Well, for some reason, the man willing to help her. Feels the best she can do, and he can do to help her get information she needs. Is to have her pose as a sorority exchange student. This allows her access to the girls of the sorority to hear any and all juicy details of…the murder at the school. Which the girls tease they all heard of, but nothing specific. Just that it’s gory. And that their dorm mother is the only one ancient enough to likely know anything and be of any help.
So Doctor Journalist is hot on the case now!
I mean if we need to talk about it, why not? Why a woman would do better getting information by pretending to be a member of a sorority versus just directly asking, or visiting a records building. Going to a library to pull of specific crime reports in the papers…All viable options. But none of them put her in danger and make her care, like putting her into a sorority of yet to be murdered ladies.
So does she get what she needs from the house mother? Well yes. But begrudgingly so. She tells her all about the ‘Terrible night’ which causes her sleepless night still to this day. How JoHo would go away during pledge week. ALWAYS goes away during this time. So he could hide and spy on the girls. Getting spanked in granny panties by their sorority sisters. Well the ladies decide to have some fun with him as they spot him. Getting poor JoHo drunk as a skunk. One girl teasing him with her bare black and white breast. Which he wants very much to touch! But the girls begin politely spanking him with a paddle. Giggling and enjoying the fun.
--
*What you will do:* Copy word for word everything in the sorority recap from "Well, for some" down to "of any help.".

(Page text data extracted)
--
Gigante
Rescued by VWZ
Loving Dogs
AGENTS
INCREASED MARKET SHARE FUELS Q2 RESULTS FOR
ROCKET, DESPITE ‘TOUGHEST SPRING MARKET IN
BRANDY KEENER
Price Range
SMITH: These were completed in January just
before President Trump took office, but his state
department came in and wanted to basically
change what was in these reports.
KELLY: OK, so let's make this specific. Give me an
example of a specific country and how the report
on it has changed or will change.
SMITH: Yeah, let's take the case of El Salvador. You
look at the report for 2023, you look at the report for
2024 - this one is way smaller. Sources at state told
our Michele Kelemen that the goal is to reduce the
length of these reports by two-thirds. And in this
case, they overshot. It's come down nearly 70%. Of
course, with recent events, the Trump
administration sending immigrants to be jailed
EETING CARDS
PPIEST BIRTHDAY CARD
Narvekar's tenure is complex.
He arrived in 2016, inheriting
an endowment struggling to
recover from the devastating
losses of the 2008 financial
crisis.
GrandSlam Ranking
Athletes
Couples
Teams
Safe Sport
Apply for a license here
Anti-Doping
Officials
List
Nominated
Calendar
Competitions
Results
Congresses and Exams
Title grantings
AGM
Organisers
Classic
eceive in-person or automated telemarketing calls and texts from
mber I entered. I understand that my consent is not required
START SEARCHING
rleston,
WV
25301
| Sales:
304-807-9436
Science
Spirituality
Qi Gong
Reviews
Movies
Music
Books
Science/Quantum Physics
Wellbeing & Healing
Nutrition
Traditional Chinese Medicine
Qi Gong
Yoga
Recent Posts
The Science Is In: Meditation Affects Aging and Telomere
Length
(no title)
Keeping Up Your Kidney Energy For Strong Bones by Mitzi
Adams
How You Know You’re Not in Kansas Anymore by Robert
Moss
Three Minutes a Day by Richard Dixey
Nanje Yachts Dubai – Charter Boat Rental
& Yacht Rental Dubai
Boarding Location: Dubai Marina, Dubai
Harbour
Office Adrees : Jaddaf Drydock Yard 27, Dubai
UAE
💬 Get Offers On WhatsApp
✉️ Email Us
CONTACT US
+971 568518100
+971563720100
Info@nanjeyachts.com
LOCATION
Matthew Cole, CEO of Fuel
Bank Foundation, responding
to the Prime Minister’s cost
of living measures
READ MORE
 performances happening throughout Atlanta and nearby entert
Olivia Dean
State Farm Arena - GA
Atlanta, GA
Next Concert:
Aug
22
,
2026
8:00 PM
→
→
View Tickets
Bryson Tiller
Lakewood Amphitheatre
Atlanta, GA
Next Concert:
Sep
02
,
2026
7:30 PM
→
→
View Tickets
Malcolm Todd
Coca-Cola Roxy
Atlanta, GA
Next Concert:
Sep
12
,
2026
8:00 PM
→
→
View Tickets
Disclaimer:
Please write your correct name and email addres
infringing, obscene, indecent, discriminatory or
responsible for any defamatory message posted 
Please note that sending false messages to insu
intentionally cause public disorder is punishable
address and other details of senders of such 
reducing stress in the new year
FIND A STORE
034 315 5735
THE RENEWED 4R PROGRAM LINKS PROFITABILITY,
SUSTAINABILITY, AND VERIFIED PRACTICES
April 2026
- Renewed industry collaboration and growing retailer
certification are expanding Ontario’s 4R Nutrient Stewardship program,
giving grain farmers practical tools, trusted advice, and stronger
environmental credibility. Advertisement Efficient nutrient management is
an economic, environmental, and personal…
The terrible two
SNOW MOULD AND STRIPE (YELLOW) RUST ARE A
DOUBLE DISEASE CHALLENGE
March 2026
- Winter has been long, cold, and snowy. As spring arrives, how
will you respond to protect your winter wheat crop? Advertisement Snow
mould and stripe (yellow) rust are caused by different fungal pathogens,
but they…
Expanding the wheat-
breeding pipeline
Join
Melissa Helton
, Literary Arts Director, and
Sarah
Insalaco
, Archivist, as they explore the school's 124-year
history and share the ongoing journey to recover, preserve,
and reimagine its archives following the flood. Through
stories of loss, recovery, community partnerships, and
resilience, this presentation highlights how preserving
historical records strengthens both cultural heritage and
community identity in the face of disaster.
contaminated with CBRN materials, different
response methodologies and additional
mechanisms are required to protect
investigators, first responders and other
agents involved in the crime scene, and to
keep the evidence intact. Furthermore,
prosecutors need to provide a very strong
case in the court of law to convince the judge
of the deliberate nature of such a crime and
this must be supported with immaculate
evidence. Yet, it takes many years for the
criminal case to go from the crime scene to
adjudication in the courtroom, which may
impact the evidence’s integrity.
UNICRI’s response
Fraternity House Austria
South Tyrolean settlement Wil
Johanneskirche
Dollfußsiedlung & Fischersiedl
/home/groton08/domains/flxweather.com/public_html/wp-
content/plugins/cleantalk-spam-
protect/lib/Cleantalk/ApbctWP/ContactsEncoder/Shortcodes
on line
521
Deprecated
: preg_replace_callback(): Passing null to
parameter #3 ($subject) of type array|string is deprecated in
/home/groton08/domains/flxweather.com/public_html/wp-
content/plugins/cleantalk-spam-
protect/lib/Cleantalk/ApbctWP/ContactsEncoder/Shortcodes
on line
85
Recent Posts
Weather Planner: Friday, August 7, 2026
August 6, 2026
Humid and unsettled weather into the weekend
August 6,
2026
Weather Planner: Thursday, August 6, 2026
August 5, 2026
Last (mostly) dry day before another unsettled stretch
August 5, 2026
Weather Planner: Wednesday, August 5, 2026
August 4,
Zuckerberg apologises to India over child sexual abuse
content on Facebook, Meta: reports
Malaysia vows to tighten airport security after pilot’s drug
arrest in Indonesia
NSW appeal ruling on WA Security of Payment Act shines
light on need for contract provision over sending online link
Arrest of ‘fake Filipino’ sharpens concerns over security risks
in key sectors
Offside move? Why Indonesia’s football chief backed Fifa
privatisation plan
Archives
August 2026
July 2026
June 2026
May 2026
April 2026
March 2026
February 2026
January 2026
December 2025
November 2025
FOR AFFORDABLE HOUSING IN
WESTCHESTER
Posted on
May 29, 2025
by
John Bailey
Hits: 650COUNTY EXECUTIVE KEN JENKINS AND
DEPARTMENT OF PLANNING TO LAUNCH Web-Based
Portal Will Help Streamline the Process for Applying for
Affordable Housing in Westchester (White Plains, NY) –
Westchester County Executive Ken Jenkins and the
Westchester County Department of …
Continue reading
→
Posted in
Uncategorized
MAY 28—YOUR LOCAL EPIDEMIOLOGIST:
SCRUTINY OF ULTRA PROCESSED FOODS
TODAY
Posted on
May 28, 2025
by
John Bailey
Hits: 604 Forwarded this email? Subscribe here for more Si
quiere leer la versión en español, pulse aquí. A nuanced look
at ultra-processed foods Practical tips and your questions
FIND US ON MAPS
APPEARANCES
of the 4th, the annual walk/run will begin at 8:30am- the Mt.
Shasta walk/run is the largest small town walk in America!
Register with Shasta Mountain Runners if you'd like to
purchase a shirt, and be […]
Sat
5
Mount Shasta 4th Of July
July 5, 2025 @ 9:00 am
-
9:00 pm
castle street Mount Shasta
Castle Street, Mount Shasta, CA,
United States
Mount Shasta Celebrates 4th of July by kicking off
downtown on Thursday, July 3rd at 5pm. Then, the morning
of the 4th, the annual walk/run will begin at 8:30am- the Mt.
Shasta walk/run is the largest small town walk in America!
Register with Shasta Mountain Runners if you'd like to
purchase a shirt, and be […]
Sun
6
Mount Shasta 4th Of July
--
*Answer to the problem:*
Well, for some reason, the man willing to help her. Feels the best she can do, and he can do to help her get information she needs. Is to have her pose as a sorority exchange student. This allows her access to the girls of the sorority to hear any and all juicy details of…the murder at the school. Which the girls tease they all heard of, but nothing specific. Just that it’s gory. And that their dorm mother is the only one ancient enough to likely know anything and be of any help.